— BRIEF —
Any pictures in the records below must be left out when you repeat the lines from the line containing "left elbow: (903, 422)" through the line containing "root of tail: (513, 107)" exactly.

— Dataset entries —
..............................
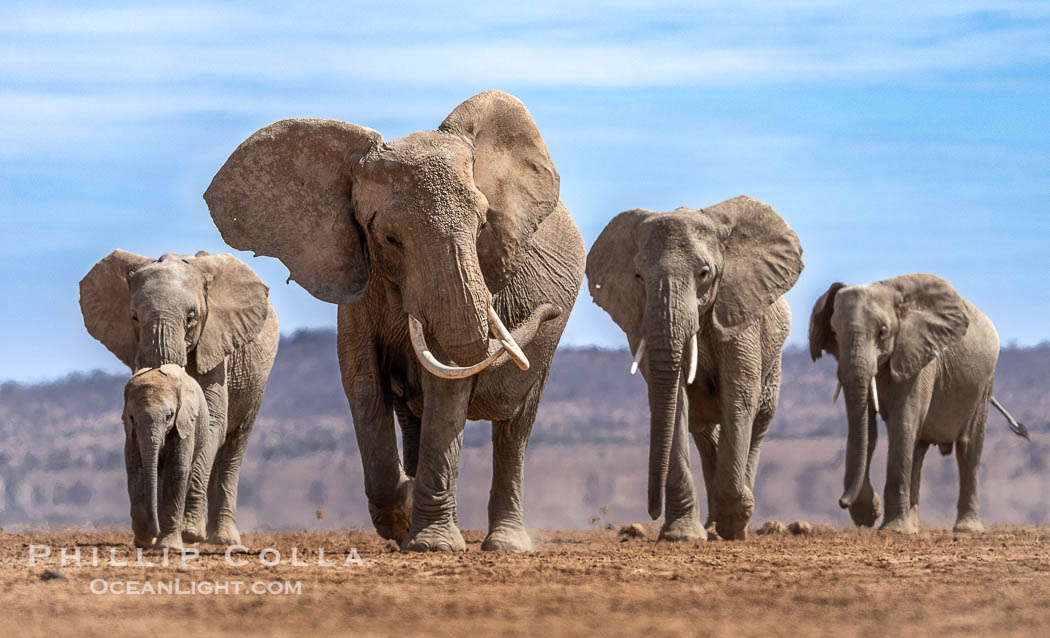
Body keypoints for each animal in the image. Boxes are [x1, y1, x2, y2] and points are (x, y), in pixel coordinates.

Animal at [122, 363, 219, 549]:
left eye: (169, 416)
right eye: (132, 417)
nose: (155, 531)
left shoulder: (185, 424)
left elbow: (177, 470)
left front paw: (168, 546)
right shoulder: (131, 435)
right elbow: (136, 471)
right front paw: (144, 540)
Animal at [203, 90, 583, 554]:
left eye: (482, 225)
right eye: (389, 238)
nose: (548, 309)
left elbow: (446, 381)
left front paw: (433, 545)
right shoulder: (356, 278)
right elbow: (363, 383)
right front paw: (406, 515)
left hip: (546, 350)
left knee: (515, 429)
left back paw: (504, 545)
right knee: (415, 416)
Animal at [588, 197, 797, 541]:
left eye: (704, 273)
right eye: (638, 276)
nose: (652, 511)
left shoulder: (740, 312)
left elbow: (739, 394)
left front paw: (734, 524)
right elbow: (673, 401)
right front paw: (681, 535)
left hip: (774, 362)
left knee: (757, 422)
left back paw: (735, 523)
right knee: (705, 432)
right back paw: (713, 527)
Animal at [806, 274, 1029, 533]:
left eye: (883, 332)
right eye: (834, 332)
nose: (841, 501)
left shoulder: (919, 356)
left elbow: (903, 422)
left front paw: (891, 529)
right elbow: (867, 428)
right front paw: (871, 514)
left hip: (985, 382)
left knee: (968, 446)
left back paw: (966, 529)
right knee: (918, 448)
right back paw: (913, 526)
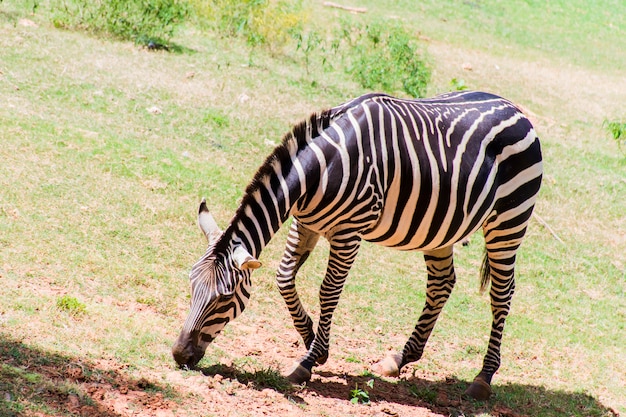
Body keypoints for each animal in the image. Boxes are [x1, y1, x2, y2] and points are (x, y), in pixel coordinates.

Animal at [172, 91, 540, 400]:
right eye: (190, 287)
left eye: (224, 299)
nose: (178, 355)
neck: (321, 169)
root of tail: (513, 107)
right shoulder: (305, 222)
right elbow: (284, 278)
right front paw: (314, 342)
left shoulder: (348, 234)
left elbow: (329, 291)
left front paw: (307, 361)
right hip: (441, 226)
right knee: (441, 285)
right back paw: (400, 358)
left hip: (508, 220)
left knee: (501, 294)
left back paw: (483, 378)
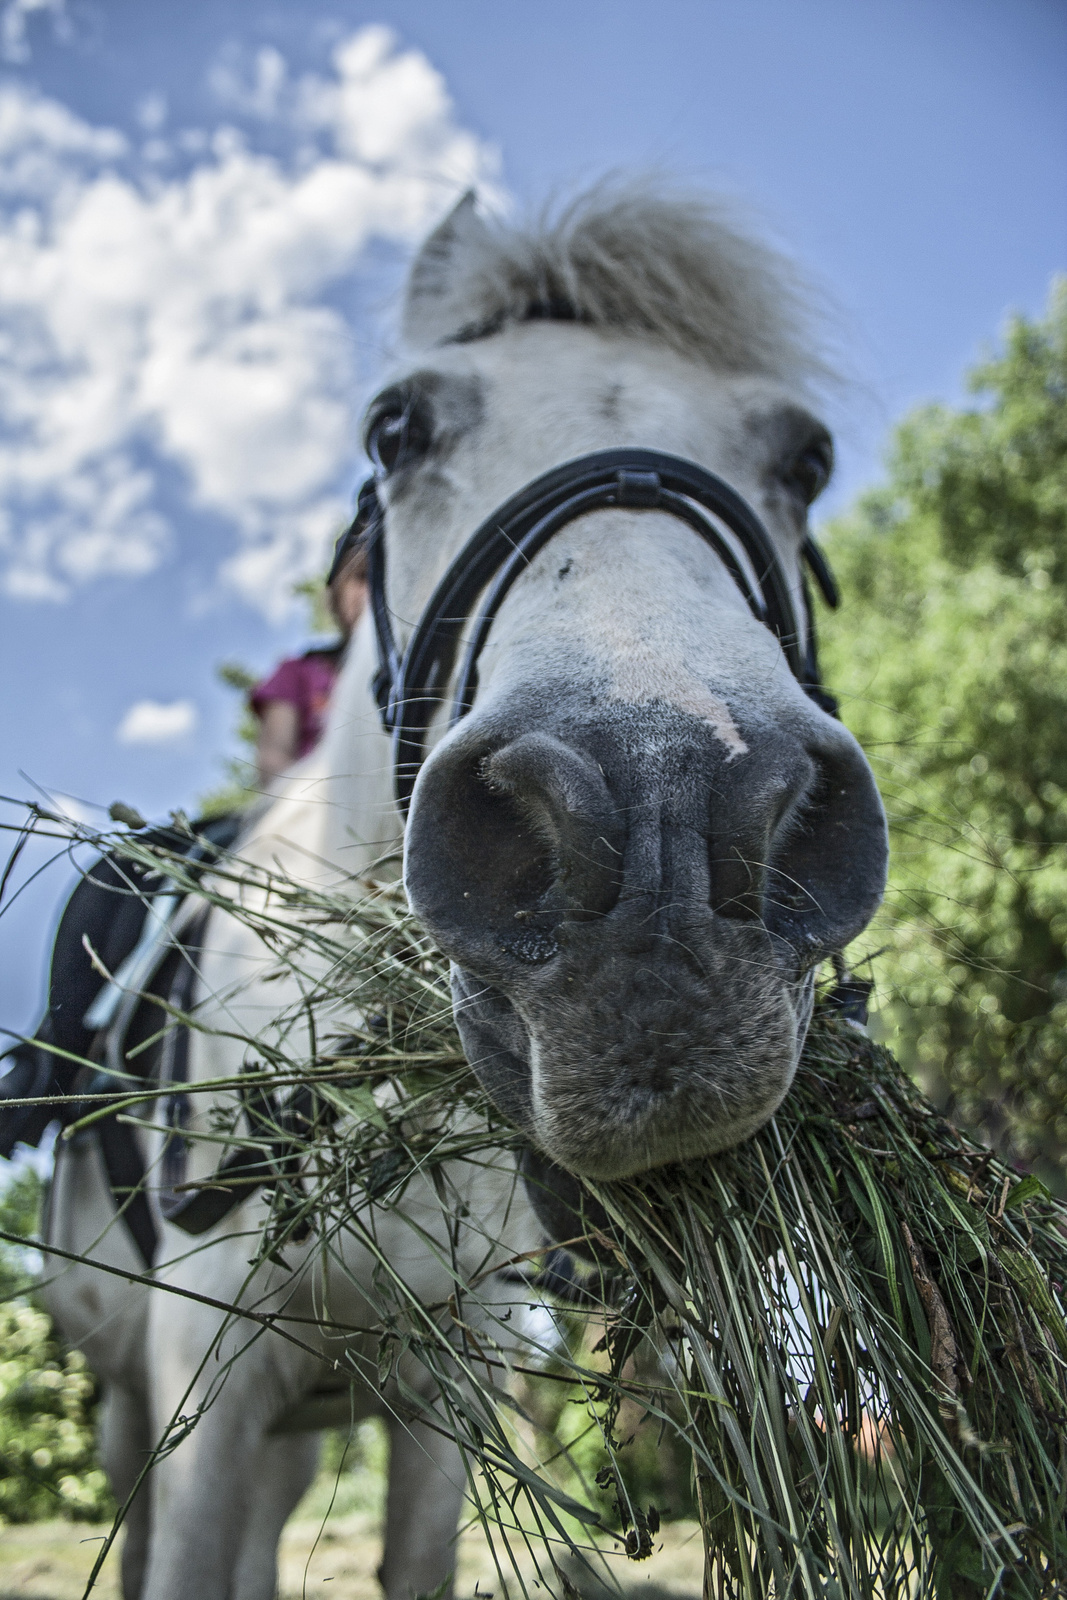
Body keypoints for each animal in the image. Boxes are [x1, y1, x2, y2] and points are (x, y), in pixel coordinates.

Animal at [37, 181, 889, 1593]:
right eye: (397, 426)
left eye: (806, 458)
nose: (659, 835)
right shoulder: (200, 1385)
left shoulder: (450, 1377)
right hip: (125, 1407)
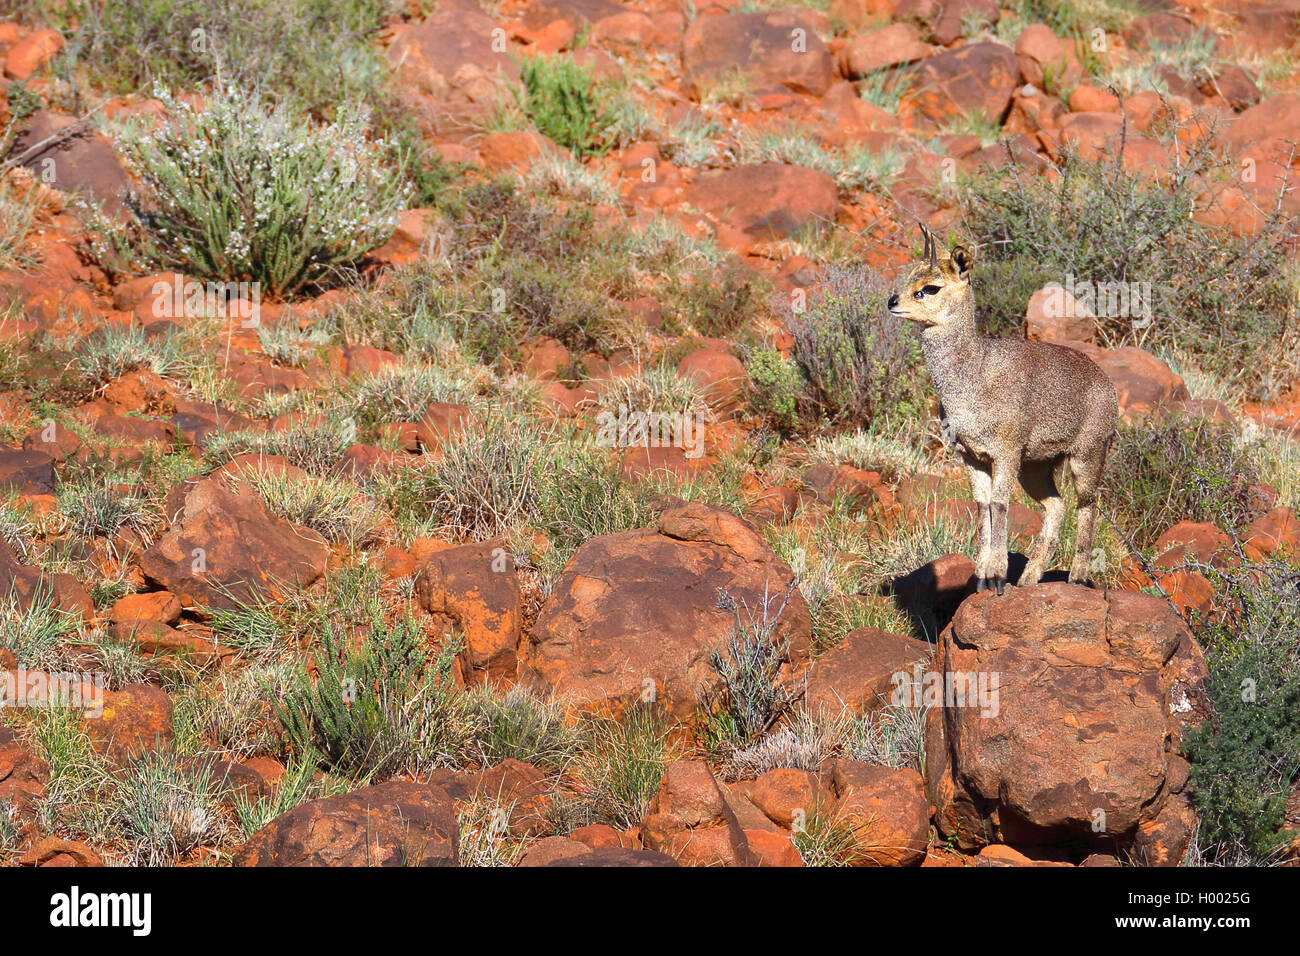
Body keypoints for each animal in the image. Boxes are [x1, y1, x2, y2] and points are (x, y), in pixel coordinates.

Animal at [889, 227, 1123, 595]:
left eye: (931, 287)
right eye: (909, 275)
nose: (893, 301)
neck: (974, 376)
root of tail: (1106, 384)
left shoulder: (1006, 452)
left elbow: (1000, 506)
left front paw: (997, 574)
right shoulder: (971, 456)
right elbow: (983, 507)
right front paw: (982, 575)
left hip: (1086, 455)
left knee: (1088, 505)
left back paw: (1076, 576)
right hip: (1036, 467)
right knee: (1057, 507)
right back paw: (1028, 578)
..............................
— TASK RESPONSE —
left elbow: (903, 422)
left front paw: (891, 529)
right elbow: (867, 428)
right front paw: (871, 514)
left hip: (985, 382)
left knee: (968, 446)
left back paw: (966, 529)
right knee: (918, 448)
right back paw: (913, 526)
Body keypoints for each animal in the image. Boxes are [x1, y1, x2, y2] and points are (x, y), in pixel coordinates.

Animal at [172, 91, 540, 400]:
right eye: (190, 287)
left eye: (224, 299)
nose: (178, 355)
neck: (321, 169)
root of tail: (513, 107)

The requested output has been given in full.